Find the word "DaggerHashimoto" in the listing; pull out each line holding it.

··········

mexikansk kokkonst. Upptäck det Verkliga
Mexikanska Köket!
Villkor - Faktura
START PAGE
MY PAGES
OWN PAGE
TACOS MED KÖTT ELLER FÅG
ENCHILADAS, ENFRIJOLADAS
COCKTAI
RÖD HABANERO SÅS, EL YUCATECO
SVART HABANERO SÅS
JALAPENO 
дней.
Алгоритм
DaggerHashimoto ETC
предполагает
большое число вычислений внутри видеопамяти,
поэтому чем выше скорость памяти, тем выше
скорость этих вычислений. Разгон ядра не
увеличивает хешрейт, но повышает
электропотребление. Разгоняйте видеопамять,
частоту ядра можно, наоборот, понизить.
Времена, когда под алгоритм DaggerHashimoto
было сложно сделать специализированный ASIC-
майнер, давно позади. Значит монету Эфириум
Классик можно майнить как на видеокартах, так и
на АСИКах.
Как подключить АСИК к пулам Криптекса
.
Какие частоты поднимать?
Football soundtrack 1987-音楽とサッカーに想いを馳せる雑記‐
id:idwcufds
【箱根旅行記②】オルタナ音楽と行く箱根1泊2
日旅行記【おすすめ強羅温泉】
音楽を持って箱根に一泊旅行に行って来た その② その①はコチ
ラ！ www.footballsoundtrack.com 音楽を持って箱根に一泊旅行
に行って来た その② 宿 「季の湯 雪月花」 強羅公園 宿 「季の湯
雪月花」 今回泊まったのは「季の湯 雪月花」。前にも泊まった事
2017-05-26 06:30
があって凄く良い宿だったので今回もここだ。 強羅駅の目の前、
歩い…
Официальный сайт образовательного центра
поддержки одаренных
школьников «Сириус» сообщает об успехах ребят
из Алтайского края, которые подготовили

··········

Answer space
DaggerHashimoto ETC
Времена, когда под алгоритм DaggerHashimoto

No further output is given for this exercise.